The last volume of the Philosophical Transactions contains a very full and ingenious dissertation on this subject, by Dr. Wright. It cannot be necessary, if the reader is satisfied with the attention that has been paid to the work before him, to hint, that though Dr. Wright's paper appeared earlier than the present publication; yet, that this part of the question had not been overlooked by the author."
Apart from the cryptic language and complex construction of the passage crediting Dr. Wright, I could find nothing of the sort in the Philosophical Transactions from around 1814—neither on the subject nor by a Dr. Wright.
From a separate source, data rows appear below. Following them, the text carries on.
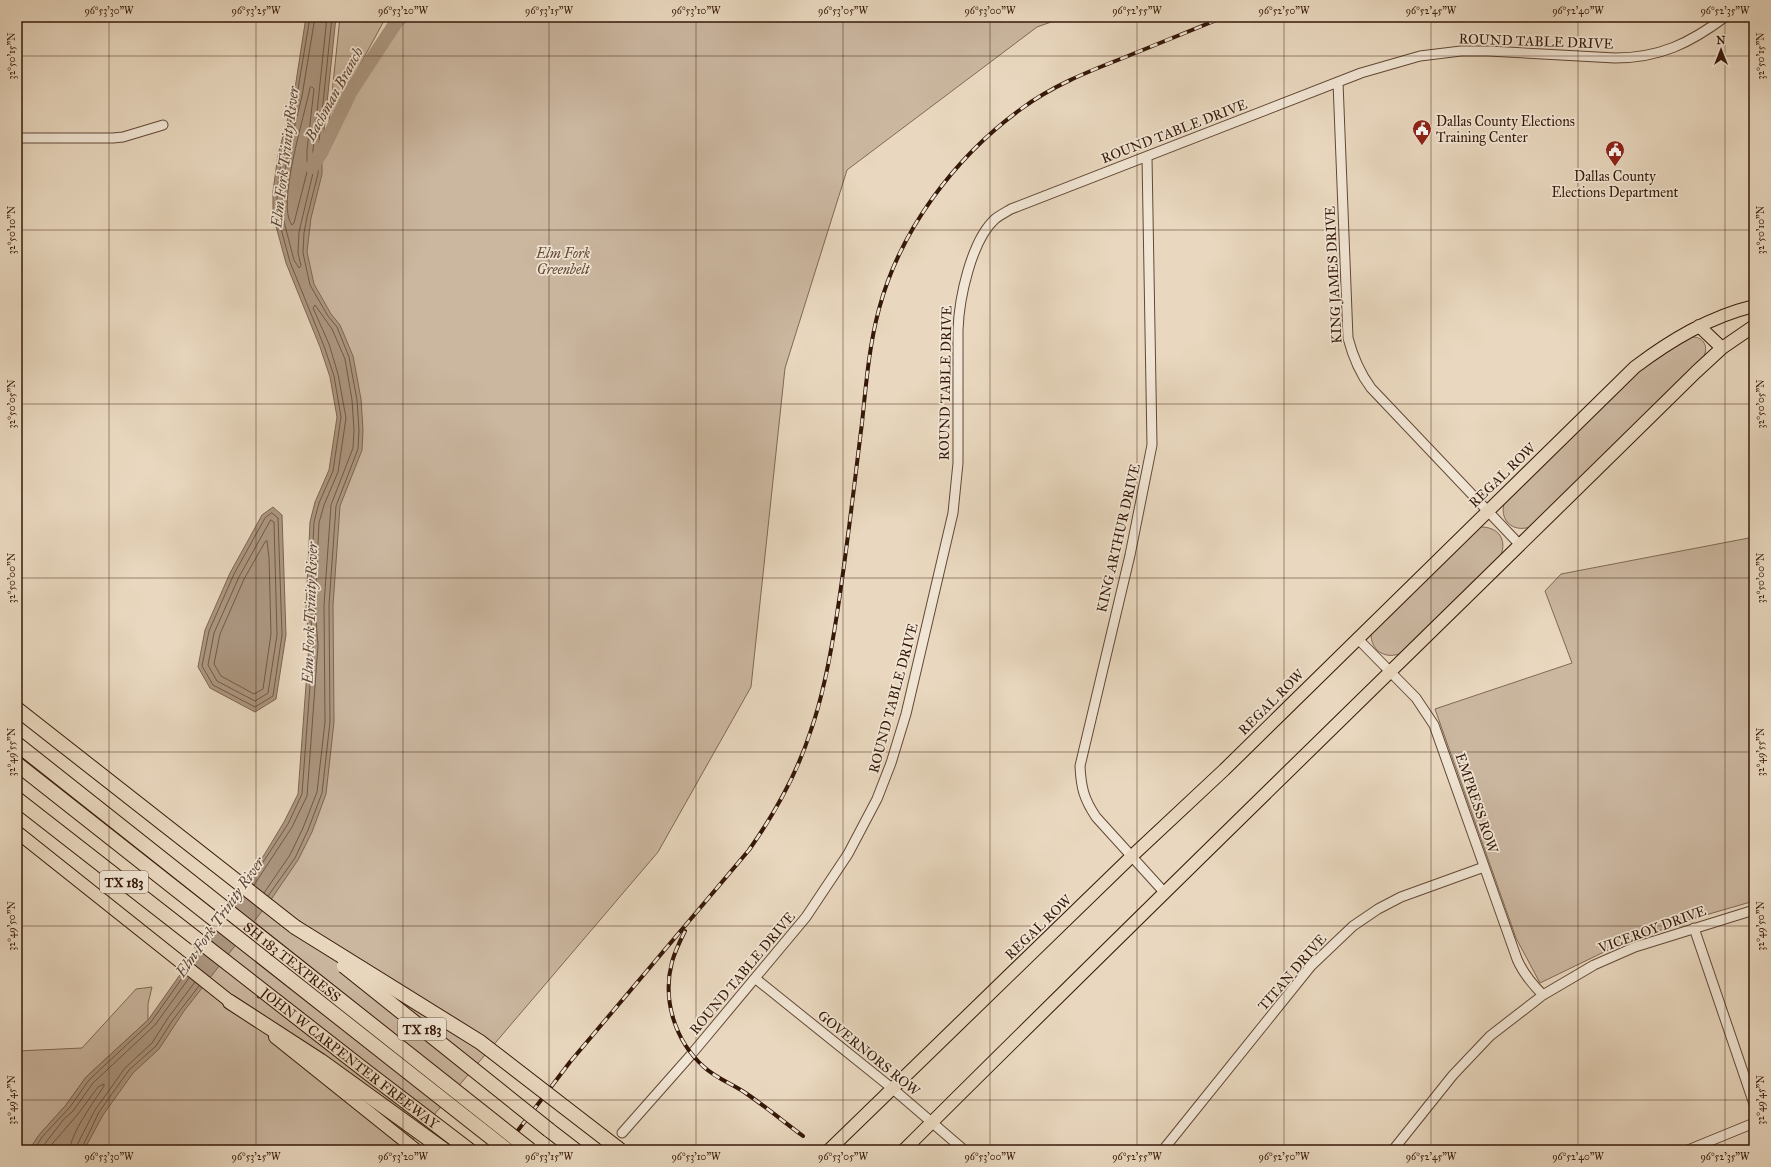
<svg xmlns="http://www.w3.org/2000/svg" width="1771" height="1167" font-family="'IM FELL Great Primer',serif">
  <rect width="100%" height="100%" fill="#e9d8bf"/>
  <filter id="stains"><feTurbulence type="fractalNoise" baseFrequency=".005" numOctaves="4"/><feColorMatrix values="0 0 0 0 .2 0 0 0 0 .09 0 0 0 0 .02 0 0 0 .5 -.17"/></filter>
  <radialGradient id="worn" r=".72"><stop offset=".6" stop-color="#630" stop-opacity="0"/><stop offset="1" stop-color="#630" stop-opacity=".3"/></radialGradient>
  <path fill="#cbb7a0" stroke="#806854" d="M340 17H386L329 122Z
    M402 17H1065L1037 27 847 170 785 368 751 687 658 852 404 1150H73L192 987 321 762 330 524 352 440 292 236 296 190 322 151 351 91 397 21Z
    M1691 337C1702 336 1709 345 1704 356L1530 527C1512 533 1498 519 1505 501L1625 383 1648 364Z
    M1481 527C1498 527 1507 539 1501 555L1399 654C1384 659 1371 650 1371 634L1475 529Z
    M1754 537V901L1685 921 1606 951 1540 983 1516 938 1435 709 1572 663 1545 591 1561 574Z
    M152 987 148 1004V1020L86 1077 66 1105 39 1135 29 1150H17V1051L82 1048 136 989Z"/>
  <path fill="#ac9781" stroke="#7d6451" d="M306 17H336L322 151V174L311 218 307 252 314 284 331 314 340 325 353 356 361 399 363 430 362 450 340 506 333 605 334 722 326 794 312 832 298 860 270 901 184 1011 159 1049 133 1073 103 1115 84 1150H29L39 1135 66 1105 86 1077 148 1020 261 860 284 822 298 794 309 644 306 608 310 522 315 502 329 470 337 417 330 377 320 347 286 263 273 215V191L278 155 294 95Z
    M273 507 282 515 286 635 276 699 255 712 210 688 198 667 205 630 230 573 262 515Z"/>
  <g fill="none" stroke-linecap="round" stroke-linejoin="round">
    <path stroke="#715845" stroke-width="1" d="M315 17 302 96 287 157 282 192V214L294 260 299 268 301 266 298 253 299 232 313 173V150L327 17
      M312 87 314 89 307 150V172L294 223 292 225C276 206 305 114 310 88Z
      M272 513 278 518 282 635 273 696 255 707 213 685 202 666 209 631 234 574 265 518Z
      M271 520 274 522 277 635 268 693 255 701 217 681 208 665 214 633 239 577Z
      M267 541 269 558 271 634 263 689 254 694 221 676 214 664 220 634 244 579 265 542Z
      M250 882 288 824 302 794 313 645 310 607 314 522 319 503 333 471 341 417 334 376 324 346 290 262 277 214V191L282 156 297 95 310 17
      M254 885 292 827 307 796 318 645 315 607 319 523 324 505 338 472 346 418 338 374 329 344 313 308 315 305 332 329 345 359 352 400 354 430 353 448 331 505 324 605 325 722 317 792 303 828 290 855 264 893
      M268 896 295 858 308 830 322 793 330 722 329 605 336 506 358 449 359 430 357 400 349 357 337 327 328 316 310 285 303 253 304 233 307 217 318 174V151L332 17
      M34 1150 42 1137 70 1107 89 1080 151 1022 185 974
      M40 1150 64 1119 73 1111 93 1083 155 1025 189 978
      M47 1150 78 1114 98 1087 104 1084V1086C95 1100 70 1134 70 1150
      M76 1150 77 1145 95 1110 125 1068 152 1043 168 1018 195 982
      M81 1150 99 1112 129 1070 156 1046 172 1021 199 986"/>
    <path stroke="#ac9781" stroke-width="14" d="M312 167 322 151 351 91 397 21 402 17"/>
    <defs>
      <path id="minor" d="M1338 82 1348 338C1353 357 1359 372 1371 388L1520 545
        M17 138H113L123 137 163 125
        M1147 157 1152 445 1130 555 1080 766C1081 788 1084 799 1096 817L1164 892
        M1357 638 1416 698 1434 725 1517 959C1523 973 1532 984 1543 995
        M1694 928 1754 1104
        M756 979 893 1089 964 1150
        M622 1133 690 1056 806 917 848 854 877 799 891 763 906 714 953 513 958 463V330C959 299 971 241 995 219 1000 215 1006 212 1011 209L1361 73 1420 56 1461 51H1488L1615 58C1660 58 1690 43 1725 17
        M1163 1150 1311 966 1353 926 1378 909 1401 897 1484 867
        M1393 1150 1453 1075 1490 1036 1543 995 1594 965 1635 947 1754 910
        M1688 1150 1754 1123"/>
      <path id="major" d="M1699 326 1722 348
        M17 832 237 1007
        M275 1037 416 1150
        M829 1150 1132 856 1224 770 1635 367C1671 340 1709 317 1754 306
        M904 1150C1166 889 1432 632 1696 372L1722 348 1754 326"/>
      <g id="highway">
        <path d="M17 709 295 927"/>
        <path id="s1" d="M17 799 367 1072 469 1150"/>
        <path d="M230 1002 321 1061 444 1150"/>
        <path d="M549 1130 575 1150"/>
      </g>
    </defs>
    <use href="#minor" stroke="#634836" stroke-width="11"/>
    <use href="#major" stroke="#361809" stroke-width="14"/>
    <use href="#highway" stroke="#361809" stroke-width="16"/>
    <use href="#minor" stroke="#f1e6d5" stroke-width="9"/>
    <use href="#major" stroke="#e9d8bf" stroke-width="12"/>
    <use href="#highway" stroke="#e9d8bf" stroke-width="14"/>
    <defs>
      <path id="rail" d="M685 931C680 941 675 951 672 962 662 1000 675 1041 704 1067 717 1079 733 1084 747 1094 766 1107 784 1122 803 1136
        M503 1150 570 1062 749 850C775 813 797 774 811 730 824 693 831 653 837 614 847 550 854 486 862 423 866 385 869 346 879 309 900 230 955 157 1021 109 1052 86 1087 72 1123 58 1157 44 1190 31 1224 17"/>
    </defs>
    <use href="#rail" stroke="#361809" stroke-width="4"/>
    <use href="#rail" stroke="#f1e6d5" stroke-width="2.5" stroke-dasharray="8" stroke-linecap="butt"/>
    <defs>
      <g id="highway-bridge">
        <path id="s2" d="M17 744 530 1150"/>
        <path d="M17 764 507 1150"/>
        <path d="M295 927 480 1042 620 1150"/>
        <path d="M344 966 549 1130"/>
      </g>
    </defs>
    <use href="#highway-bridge" stroke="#361809" stroke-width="16" stroke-linecap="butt"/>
    <use href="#highway-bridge" stroke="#e9d8bf" stroke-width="14"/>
  </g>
  <path fill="none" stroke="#361809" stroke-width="1" stroke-opacity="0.45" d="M109 17V1150M256 17V1150M403 17V1150M549 17V1150M696 17V1150M843 17V1150M990 17V1150M1137 17V1150M1284 17V1150M1431 17V1150M1578 17V1150M1725 17V1150M17 56H1754M17 230H1754M17 404H1754M17 578H1754M17 752H1754M17 926H1754M17 1100H1754"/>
  <defs>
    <symbol id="civic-pin" viewBox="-11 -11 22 30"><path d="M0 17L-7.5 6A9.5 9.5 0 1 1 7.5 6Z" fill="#8f2418" stroke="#f1e6d5"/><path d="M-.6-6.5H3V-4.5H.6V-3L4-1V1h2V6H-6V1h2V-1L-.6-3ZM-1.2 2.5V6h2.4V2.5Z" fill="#fff"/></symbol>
  </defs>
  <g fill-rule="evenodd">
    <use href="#civic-pin" x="1411" y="118" width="22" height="30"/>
    <use href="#civic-pin" x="1604" y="139" width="22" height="30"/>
  </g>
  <g text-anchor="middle" stroke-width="3.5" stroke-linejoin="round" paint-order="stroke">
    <g fill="#f1e6d5" stroke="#6e5646" stroke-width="1">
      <rect x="100" y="871" width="48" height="22" rx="3"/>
      <rect x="398" y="1018" width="48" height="22" rx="3"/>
    </g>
    <g font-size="13" font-weight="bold" fill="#361809">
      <text x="124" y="887">TX 183</text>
      <text x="422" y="1034">TX 183</text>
    </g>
    <g font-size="14" fill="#361809" stroke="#f1e6d5">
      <text transform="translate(1536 41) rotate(2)" y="5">ROUND TABLE DRIVE</text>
      <text transform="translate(1174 131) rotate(-21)" y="5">ROUND TABLE DRIVE</text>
      <text transform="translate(1333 275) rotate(-93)" y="5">KING JAMES DRIVE</text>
      <text transform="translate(945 383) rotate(-89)" y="5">ROUND TABLE DRIVE</text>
      <text transform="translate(1502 475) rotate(-44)" y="5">REGAL ROW</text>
      <text transform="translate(1118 538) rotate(-77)" y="5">KING ARTHUR DRIVE</text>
      <text transform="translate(893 698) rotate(-75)" y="5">ROUND TABLE DRIVE</text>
      <text transform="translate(1271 702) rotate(-45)" y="5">REGAL ROW</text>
      <text transform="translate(1477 803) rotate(71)" y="5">EMPRESS ROW</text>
      <text transform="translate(1038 927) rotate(-44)" y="5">REGAL ROW</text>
      <text transform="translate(1652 929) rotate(-20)" y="5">VICEROY DRIVE</text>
      <text dy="5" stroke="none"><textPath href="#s2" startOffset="351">SH 183 TEXPRESS</textPath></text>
      <text transform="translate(1292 972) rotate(-49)" y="5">TITAN DRIVE</text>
      <text transform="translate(742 973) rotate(-50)" y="5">ROUND TABLE DRIVE</text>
      <text transform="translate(869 1053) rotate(39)" y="5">GOVERNORS ROW</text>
      <text dy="5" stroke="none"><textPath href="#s1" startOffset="422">JOHN W CARPENTER FREEWAY</textPath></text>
    </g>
    <g font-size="14" fill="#361809" stroke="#f1e6d5" text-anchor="start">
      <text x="1436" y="126">Dallas County Elections<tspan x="1436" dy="16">Training Center</tspan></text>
      <text x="1615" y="181" text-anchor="middle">Dallas County<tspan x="1615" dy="16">Elections Department</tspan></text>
    </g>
    <g font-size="14" font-style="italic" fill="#634836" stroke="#f1e6d5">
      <text x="563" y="258">Elm Fork<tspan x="563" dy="16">Greenbelt</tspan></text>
    </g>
    <g font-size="15" font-style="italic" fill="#5f4433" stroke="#f1e6d5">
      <text transform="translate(334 94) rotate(-61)" y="5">Bachman Branch</text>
      <text transform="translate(285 157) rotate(-83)" y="5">Elm Fork Trinity River</text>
      <text transform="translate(310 613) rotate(-88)" y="5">Elm Fork Trinity River</text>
      <text transform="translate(220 917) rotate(-55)" y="5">Elm Fork Trinity River</text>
    </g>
  </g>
  <rect width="1771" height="1167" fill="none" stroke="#e9d8bf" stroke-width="44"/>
  <g transform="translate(1721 50)" stroke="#f1e6d5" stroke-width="3" paint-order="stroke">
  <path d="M0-3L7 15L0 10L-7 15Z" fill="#361809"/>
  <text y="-6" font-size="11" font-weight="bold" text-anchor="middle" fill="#361809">N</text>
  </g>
  <rect x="22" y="22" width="1727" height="1123" fill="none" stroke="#361809" stroke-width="1.5"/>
  <g font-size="10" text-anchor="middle" fill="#361809">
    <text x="109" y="14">96°53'30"W</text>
    <text x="256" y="14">96°53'25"W</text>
    <text x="403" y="14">96°53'20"W</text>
    <text x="549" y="14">96°53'15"W</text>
    <text x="696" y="14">96°53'10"W</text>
    <text x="843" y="14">96°53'05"W</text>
    <text x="990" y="14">96°53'00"W</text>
    <text x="1137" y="14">96°52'55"W</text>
    <text x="1284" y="14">96°52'50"W</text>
    <text x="1431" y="14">96°52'45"W</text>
    <text x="1578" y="14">96°52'40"W</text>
    <text x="1725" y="14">96°52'35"W</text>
    <text transform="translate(11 56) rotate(-90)" y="4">32°50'15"N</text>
    <text transform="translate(1760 56) rotate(-90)" y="4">32°50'15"N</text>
    <text transform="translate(11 230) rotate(-90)" y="4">32°50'10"N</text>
    <text transform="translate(1760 230) rotate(-90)" y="4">32°50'10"N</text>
    <text transform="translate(11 404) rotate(-90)" y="4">32°50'05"N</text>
    <text transform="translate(1760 404) rotate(-90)" y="4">32°50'05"N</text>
    <text transform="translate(11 578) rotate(-90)" y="4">32°50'00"N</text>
    <text transform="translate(1760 578) rotate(-90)" y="4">32°50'00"N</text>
    <text transform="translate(11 752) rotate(-90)" y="4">32°49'55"N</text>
    <text transform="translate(1760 752) rotate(-90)" y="4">32°49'55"N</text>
    <text transform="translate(11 926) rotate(-90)" y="4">32°49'50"N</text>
    <text transform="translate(1760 926) rotate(-90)" y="4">32°49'50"N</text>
    <text transform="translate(11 1100) rotate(-90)" y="4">32°49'45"N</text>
    <text transform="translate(1760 1100) rotate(-90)" y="4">32°49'45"N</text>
    <text x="109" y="1160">96°53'30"W</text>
    <text x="256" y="1160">96°53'25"W</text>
    <text x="403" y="1160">96°53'20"W</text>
    <text x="549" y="1160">96°53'15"W</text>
    <text x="696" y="1160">96°53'10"W</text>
    <text x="843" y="1160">96°53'05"W</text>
    <text x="990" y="1160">96°53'00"W</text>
    <text x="1137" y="1160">96°52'55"W</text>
    <text x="1284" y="1160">96°52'50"W</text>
    <text x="1431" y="1160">96°52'45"W</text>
    <text x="1578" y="1160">96°52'40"W</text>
    <text x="1725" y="1160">96°52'35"W</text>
  </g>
  <rect width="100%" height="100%" filter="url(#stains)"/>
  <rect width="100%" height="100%" fill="url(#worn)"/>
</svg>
I tentatively conclude that Adams (1814) has written out of memory and gotten the name of Wells wrong. In that case, however, Adams must somehow have known of Wells's reading before the Royal Society in 1813 (contrary to what Kenneth Weiss 2008 concluded). Maybe the Royal Society made the read papers available to visitors before printing them and Adams concluded that this paper by Wells must end up in the next volume of the Philosophical Transactions.

[Update, 14.12.2016:]
Adams was a physician to the Hospital for Small-pox, Inoculation and Vaccination in London and aware of the publications on smallpox. He was an admirer of Mr. John Hunter and an adamant advocate of Dr. Jenner's newly invented vaccination method (see Adams 1814, p. vi and Note 2, pp. 47-57). Furthermore, Adams (1814, p. 63) referred to a paper by John Hunter, published in the Philosophical Transactions, which suggested that children born with the smallpox were probably infected as a fetus by the mother (Hunter 1780, "Account of a Woman Who Had the Small Pox during Pregnancy, and Who Seemed to Have Communicated the Same Disease to the Foetus." Phil. Trans. R. Soc. Lond. 70: 128-142; doi:10.1098/rstl.1780.0008). Hunter's publication stimulated a response by William Wright (1781, "Account of a Child Who Had the Small-Pox in the Womb. In a Letter from William Wright, M. D. F. R. S. to John Hunter, Esq. F. R. S." Phil. Trans. R. Soc. Lond. 71: 372-373; doi:10.1098/rstl.1781.0047) that corroborated Hunter's hypothesis.

In trying to remember the name of William Charles Wells, Joseph Adams probably mixed it up with the similar name of William Wright, who had published a paper on the topic that was Adam's profession in response to John Hunter, who was one of Adam's role models.